Sohan Sonar Sohan Sonar - 22 days ago 9
PHP Question

how to get table filtering accessible

I am trying to do table filtering using following code : Table is showing with all th inputs but when i select any name to search it is not accessible

<?php
if ($_REQUEST["string"]<>'') {
$search_string = " AND (full_name LIKE '%".mysqli_real_escape_string($_REQUEST["string"])."%' OR email LIKE '%".mysqli_real_escape_string($_REQUEST["string"])."%')";
}
if ($_REQUEST["city"]<>'') {
$search_city = " AND city='".mysqli_real_escape_string($_REQUEST["city"])."'";
}

if ($_REQUEST["from"]<>'' and $_REQUEST["to"]<>'') {
$sql = "SELECT * FROM ".$SETTINGS["data_table"]." WHERE from_date >= '".mysqli_real_escape_string($_REQUEST["from"])."' AND to_date <= '".mysqli_real_escape_string($_REQUEST["to"])."'".$search_string.$search_city;
}
else if ($_REQUEST["from"]<>'') {
$sql = "SELECT * FROM ".$SETTINGS["data_table"]." WHERE from_date >= '".mysqli_real_escape_string($_REQUEST["from"])."'".$search_string.$search_city;
}
else if ($_REQUEST["to"]<>'') {
$sql = "SELECT * FROM ".$SETTINGS["data_table"]." WHERE to_date <= '".mysqli_real_escape_string($_REQUEST["to"])."'".$search_string.$search_city;
}
else
{
$sql = "SELECT * FROM ".$SETTINGS["data_table"]." WHERE id>0".$search_string.$search_city;
}

$sql_result = mysqli_query ($connection,$sql) or die ('request "Could not execute SQL query" '.$sql);
if (mysqli_num_rows($sql_result)>0) {
while ($row = mysqli_fetch_assoc($sql_result)) {
?>
<tr>
<td><?php echo $row["from_date"]; ?></td>
<td><?php echo $row["to_date"]; ?></td>
<td><?php echo $row["full_name"]; ?></td>
<td><?php echo $row["email"]; ?></td>
<td><?php echo $row["city"]; ?></td>
</tr>
<?php
}
} else {
?>
<tr><td colspan="5">No results found.</td>
<?php
}
?>
</table>


What i want to do is when user selcts any city from drop-down or gives any name for search it should be found after clicking on filter option

Please help to resolve

Answer

Because mysqli_real_escape_string() needs two parameters. first one should be link identifier and second one is your input.

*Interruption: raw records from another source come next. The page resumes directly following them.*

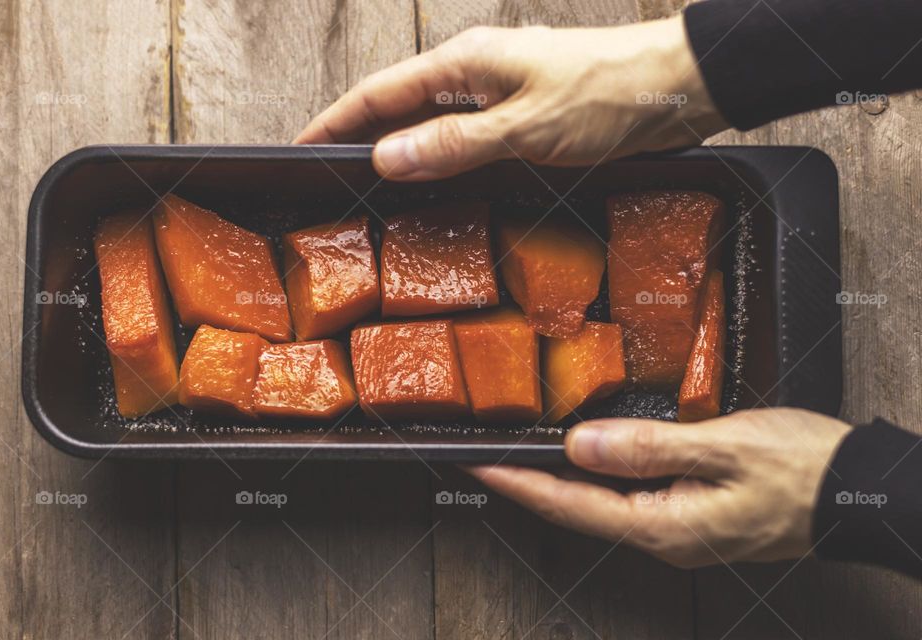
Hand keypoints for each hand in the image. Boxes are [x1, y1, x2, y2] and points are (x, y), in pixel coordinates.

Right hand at [295, 15, 727, 179]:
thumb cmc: (608, 94)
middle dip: (361, 136)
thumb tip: (387, 157)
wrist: (677, 89)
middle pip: (401, 106)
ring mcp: (500, 95)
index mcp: (466, 63)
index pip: (380, 93)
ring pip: (433, 124)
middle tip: (329, 173)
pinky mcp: (525, 118)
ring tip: (371, 183)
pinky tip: (437, 182)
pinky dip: (443, 160)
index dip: (337, 120)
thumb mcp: (523, 127)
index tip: (302, 145)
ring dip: (402, 151)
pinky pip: (467, 139)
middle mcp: (476, 74)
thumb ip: (453, 144)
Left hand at [467, 409, 849, 567]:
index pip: (570, 504)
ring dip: (558, 480)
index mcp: (663, 524)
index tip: (477, 464)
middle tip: (485, 457)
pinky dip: (596, 476)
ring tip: (519, 457)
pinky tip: (586, 458)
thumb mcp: (723, 446)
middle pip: (577, 508)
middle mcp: (663, 535)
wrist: (859, 491)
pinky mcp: (691, 514)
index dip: (518, 482)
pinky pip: (628, 497)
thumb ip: (646, 447)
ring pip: (601, 503)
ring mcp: (678, 528)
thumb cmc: (804, 468)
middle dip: (527, 483)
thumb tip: (578, 445)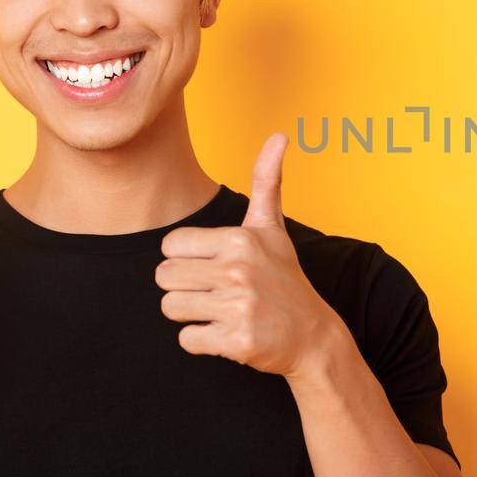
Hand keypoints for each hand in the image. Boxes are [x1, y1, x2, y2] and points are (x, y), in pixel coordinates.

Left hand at [156, 132, 345, 378]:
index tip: (214, 266)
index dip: (187, 259)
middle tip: (216, 292)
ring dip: (190, 314)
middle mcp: (238, 270)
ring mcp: (238, 307)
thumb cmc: (284, 277)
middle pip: (164, 277)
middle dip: (184, 287)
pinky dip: (201, 341)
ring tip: (220, 311)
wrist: (312, 334)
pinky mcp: (236, 341)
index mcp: (240, 239)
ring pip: (170, 308)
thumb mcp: (272, 228)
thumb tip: (280, 134)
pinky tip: (227, 332)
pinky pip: (186, 340)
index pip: (170, 246)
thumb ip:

But still, note that, your code is open for SQL injection, you must need to prevent your code with SQL attack, you can use Prepared Statement.

This will help you to prevent SQL attack: How can I prevent SQL injection in PHP?

Even, mysqli_real_escape_string() is not sufficient for all cases read this: PHP: Is mysql_real_escape_string sufficient for cleaning user input?